The severity of the crash may depend on the ratio of subprime code to prime code, and whether experts have been retained as the last line of defense. Unfortunately, the current trajectory doesn’t inspire confidence, and those experts will likely burn out fighting the fire.
Avoiding the Subprime Code Bubble Burst
So, where do we go from here? Pretending vibe coding doesn’t exist isn’t an option. The genie is out of the bottle, and frankly, there’s enormous potential if we wield it wisely. But just as regulators eventually reined in no-doc loans (a bit too late, admittedly), we need discipline in software development before the crash comes.
- PoC / R&D is not Production Grade. Develop and experiment with intentionality but plan on doing significant engineering work once that is done to make it production grade. Don’t let the intoxication of velocity make you forget how to make things resilient and great.

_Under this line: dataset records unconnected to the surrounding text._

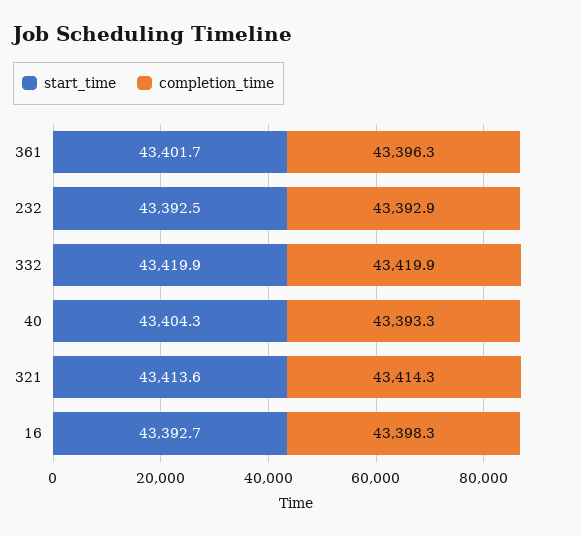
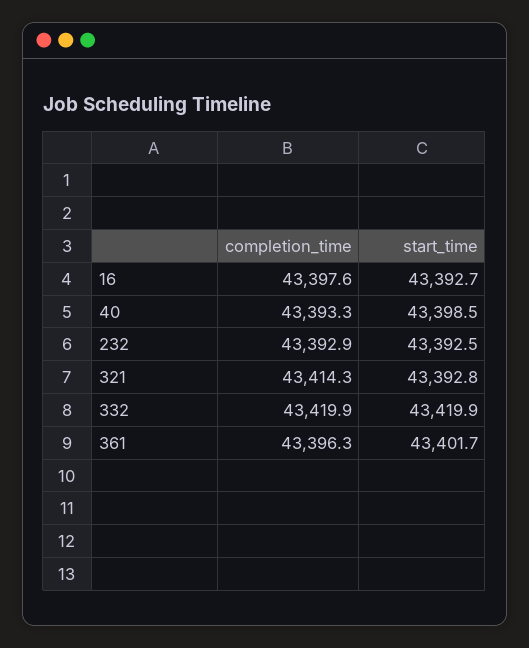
  {
    "start_time": {
      "361": 43401.7,
      "232": 43392.5,
      "332": 43419.9,
-     "40": 43404.3,
+     "40": 43398.5,
-     "321": 43413.6,
+     "321": 43392.8,
      "16": 43392.7
    },
    "completion_time": {
      "361": 43396.3,
      "232": 43392.9,
      "332": 43419.9,
      "40": 43393.3,
      "321": 43414.3,
-     "16": 43398.3
+     "16": 43397.6
    }
  }

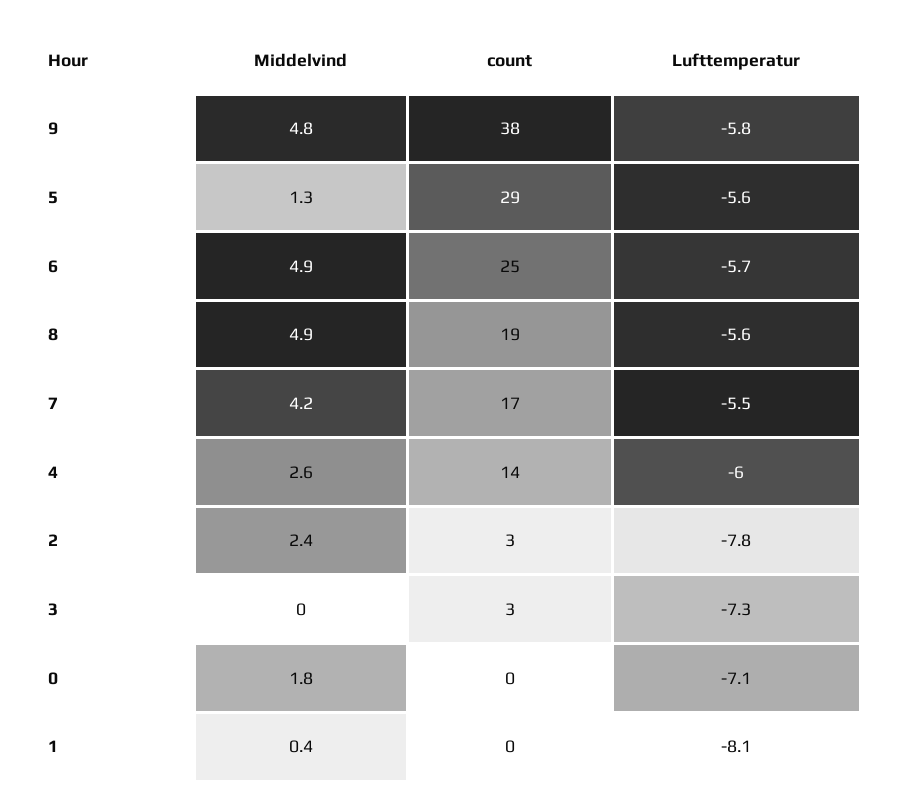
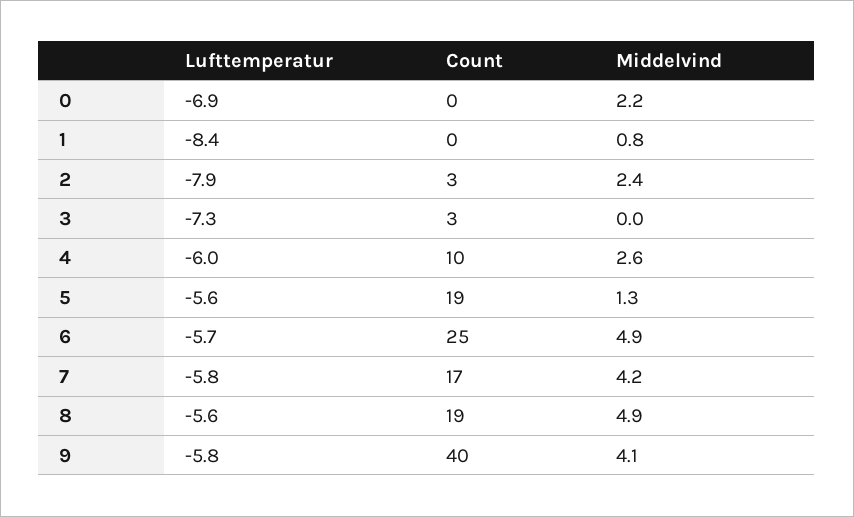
  {
    "Middelvind": {
-     "9": 4.8,
+     "9": 4.1,
      "5": 1.3,
      "6": 4.9,
      "8": 4.9,
      "7": 4.2,
      "4": 2.6,
      "2": 2.4,
      "3": 0,
-     "0": 1.8,
+     "0": 2.2,
-     "1": 0.4
+     "1": 0.8
    },
    "count": {
-     "9": 38,
+     "9": 40,
-     "5": 29,
+     "5": 19,
      "6": 25,
      "8": 19,
      "7": 17,
-     "4": 14,
+     "4": 10,
      "2": 3,
      "3": 3,
      "0": 0,
      "1": 0
    },
    "Lufttemperatur": {
      "9": -5.8,
      "5": -5.6,
      "6": -5.7,
      "8": -5.6,
-     "7": -5.5,
+     "7": -5.8,
      "4": -6,
-     "2": -7.8,
+     "2": -7.9,
      "3": -7.3,
-     "0": -7.1,
+     "0": -6.9,
-     "1": -8.1
+     "1": -8.4
    }
  }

- Architect for resilience, not just features. Build failure modes into the design, not as an afterthought.
- Retain and empower experts. They’re not relics of a bygone era; they’re the guardrails that keep velocity from turning into a crash.

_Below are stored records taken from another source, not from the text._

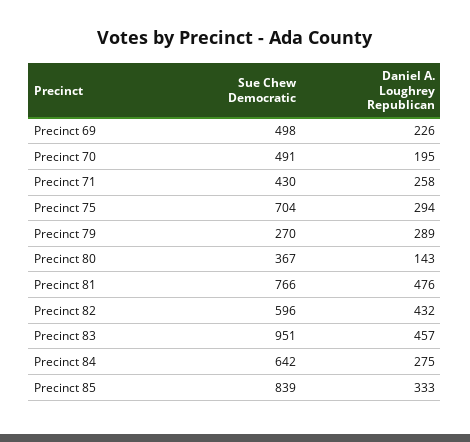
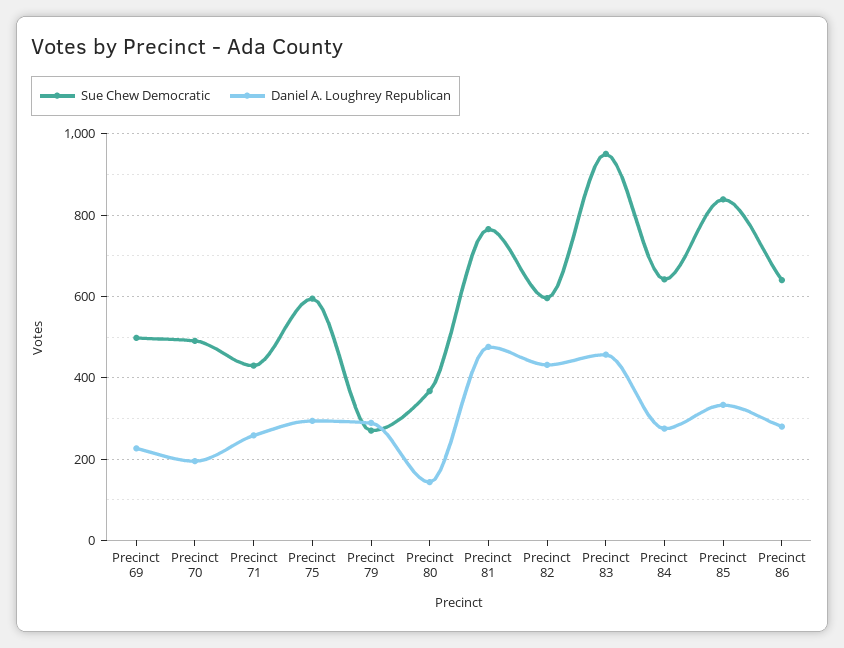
  {
    "Sue Chew Democratic": {
      "Precinct 69": 498,
      "Precinct 70": 491,
      "Precinct 71": 430,
-     "Precinct 75": 704,
+     "Precinct 75": 600,
      "Precinct 79": 270,
      "Precinct 80": 367,
      "Precinct 81": 766,
      "Precinct 82": 596,
      "Precinct 83": 951,
      "Precinct 84": 642,
-     "Precinct 85": 839
+     "Precinct 85": 839,
+     "Precinct 86": 640
    },
    "Daniel A. Loughrey Republican": {
      "Precinct 69": 226,
      "Precinct 70": 195,
      "Precinct 71": 258,
      "Precinct 75": 294,
      "Precinct 79": 289,
      "Precinct 80": 143,
      "Precinct 81": 476,
      "Precinct 82": 432,
      "Precinct 83": 457,
      "Precinct 84": 275,
-     "Precinct 85": 333
+     "Precinct 85": 333,
+     "Precinct 86": 280
    }
  }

- Don’t forget to train the next generation. While they can build quickly because they don’t know what dangers lurk in prod, they also need to learn how to build well.
- Test like you mean it. Automated frameworks that validate resilience are as critical as the code itself.
- Plan for maintenance up front. If your AI-generated module doesn’t come with a maintenance strategy, then it’s not an asset; it’s a liability. Don’t focus solely on ROI, but also consider TCO.
The temptation will always be to hand AI tools to non-experts and let them sprint. It’s cheaper. It’s faster. It feels like growth. But without expertise, architecture, and discipline, it’s just leverage, and leverage cuts both ways, and it cuts deeper over time.
The 2008 crisis taught us that bubbles don’t last forever, and crashes are far more expensive than resilience. Today, vibe coding gives us incredible speed, but it also risks burying us in a mountain of subprime code. The only question is whether we learn from history or end up explaining to our kids, 10 years from now, why The Big Short 2: Code Harder is topping Netflix.